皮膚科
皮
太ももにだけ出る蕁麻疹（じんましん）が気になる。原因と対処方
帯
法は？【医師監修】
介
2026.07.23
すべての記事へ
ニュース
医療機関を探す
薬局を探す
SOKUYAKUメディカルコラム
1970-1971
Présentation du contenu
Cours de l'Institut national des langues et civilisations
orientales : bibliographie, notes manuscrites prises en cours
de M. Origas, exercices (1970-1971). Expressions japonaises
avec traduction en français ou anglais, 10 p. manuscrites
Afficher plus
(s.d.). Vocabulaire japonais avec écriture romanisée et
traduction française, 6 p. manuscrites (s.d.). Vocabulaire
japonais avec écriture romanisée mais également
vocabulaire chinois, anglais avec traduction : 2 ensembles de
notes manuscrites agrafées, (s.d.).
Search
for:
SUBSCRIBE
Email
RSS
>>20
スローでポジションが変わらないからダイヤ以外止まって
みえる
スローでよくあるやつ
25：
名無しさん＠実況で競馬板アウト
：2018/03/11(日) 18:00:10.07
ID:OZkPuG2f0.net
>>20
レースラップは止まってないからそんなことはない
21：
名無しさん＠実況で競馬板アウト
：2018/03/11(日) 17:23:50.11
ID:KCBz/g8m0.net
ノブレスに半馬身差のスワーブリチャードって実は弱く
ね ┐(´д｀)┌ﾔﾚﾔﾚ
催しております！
• • • • • • •
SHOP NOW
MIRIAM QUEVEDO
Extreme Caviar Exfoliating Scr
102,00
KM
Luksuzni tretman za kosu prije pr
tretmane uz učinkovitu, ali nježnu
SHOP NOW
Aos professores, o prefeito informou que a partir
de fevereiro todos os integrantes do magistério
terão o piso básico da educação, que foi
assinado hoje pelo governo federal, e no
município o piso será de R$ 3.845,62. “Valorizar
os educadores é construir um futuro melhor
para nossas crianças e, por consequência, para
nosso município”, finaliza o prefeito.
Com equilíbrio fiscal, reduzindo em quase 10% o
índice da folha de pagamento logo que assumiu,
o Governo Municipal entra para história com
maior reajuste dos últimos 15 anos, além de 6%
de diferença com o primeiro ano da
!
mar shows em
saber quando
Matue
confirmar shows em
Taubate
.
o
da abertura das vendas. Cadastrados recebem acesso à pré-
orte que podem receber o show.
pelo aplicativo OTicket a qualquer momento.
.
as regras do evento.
• • • • • • •
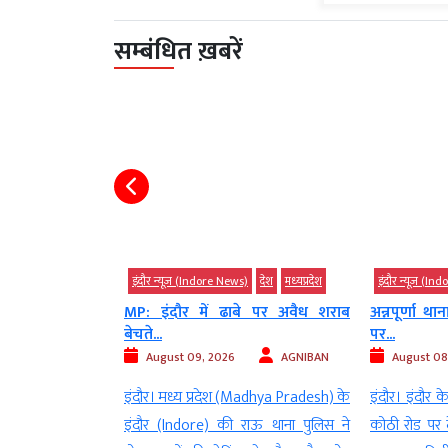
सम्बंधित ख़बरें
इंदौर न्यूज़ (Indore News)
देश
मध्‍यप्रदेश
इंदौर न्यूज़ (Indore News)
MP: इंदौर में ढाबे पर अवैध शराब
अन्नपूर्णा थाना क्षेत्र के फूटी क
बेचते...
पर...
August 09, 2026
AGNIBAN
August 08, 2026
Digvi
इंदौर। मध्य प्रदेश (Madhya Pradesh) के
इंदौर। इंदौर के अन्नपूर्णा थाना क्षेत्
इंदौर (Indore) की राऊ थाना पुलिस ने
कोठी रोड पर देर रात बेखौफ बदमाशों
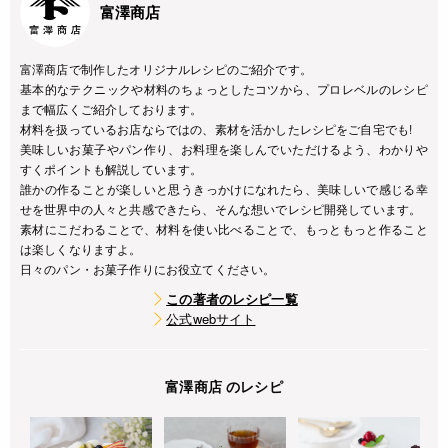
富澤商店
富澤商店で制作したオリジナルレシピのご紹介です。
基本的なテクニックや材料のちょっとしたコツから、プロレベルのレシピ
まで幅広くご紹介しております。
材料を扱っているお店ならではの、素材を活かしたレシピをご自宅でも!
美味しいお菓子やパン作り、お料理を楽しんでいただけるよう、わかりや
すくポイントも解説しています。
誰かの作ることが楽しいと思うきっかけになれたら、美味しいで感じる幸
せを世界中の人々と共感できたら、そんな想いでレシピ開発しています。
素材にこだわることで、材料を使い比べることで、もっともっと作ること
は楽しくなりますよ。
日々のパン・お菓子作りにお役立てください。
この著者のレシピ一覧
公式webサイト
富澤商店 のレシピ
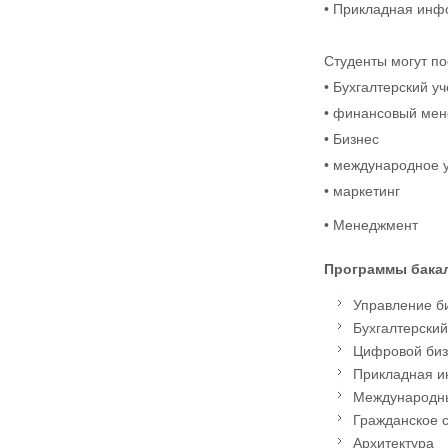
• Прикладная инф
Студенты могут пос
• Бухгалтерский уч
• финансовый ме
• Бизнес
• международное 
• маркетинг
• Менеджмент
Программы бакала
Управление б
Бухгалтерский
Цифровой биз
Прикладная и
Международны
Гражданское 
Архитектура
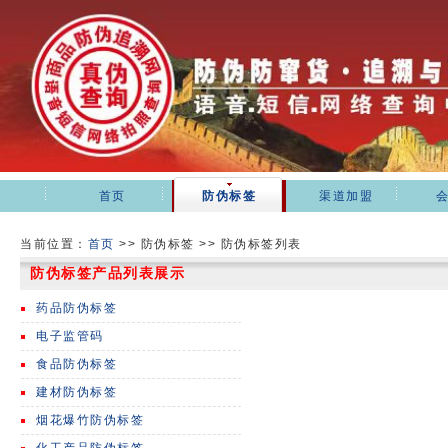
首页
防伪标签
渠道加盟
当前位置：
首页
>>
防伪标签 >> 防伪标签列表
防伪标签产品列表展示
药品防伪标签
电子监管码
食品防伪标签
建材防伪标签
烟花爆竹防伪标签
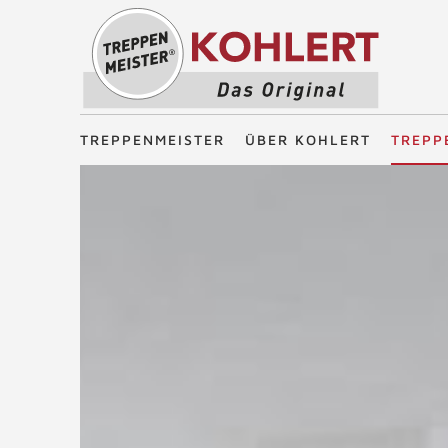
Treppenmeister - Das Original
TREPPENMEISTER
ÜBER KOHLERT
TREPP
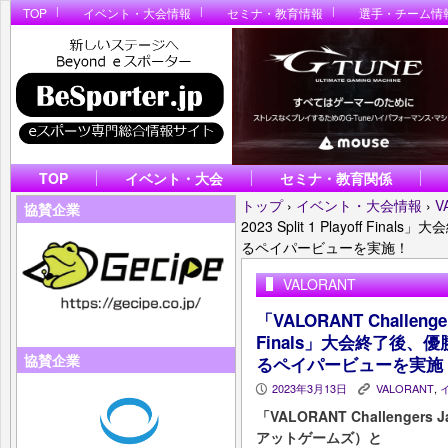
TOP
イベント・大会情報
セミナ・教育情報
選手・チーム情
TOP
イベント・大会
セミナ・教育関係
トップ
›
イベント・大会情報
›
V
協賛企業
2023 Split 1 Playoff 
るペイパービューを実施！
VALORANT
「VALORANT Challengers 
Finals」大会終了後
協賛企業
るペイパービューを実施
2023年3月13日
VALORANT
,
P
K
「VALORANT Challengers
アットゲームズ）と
• • • • • • •
◆ EXERCISE PROMPT:
Copy the listing from "सम्बंधित ख़बरें" through "कोठी रोड पर देर रात बेखौफ बदमाशों" again, switching "AGNIBAN" to "Agniban" and leaving everything else as it is.

◆ RESULT OF THIS TASK:
सम्बंधित ख़बरें
इंदौर न्यूज़ (Indore News)
देश
मध्‍यप्रदेश
इंदौर न्यूज़ (Indore News)
MP: इंदौर में ढाबे पर अवैध शराब
अन्नपूर्णा थाना क्षेत्र के फूटी क
बेचते...
पर...
August 09, 2026
Agniban
August 08, 2026
Digvi
इंदौर। मध्य प्रदेश (Madhya Pradesh) के
इंदौर। इंदौर के अन्नपूर्णा थाना क्षेत्
इंदौर (Indore) की राऊ थाना पुलिस ने
कोठी रोड पर देर रात बेखौफ बदमाशों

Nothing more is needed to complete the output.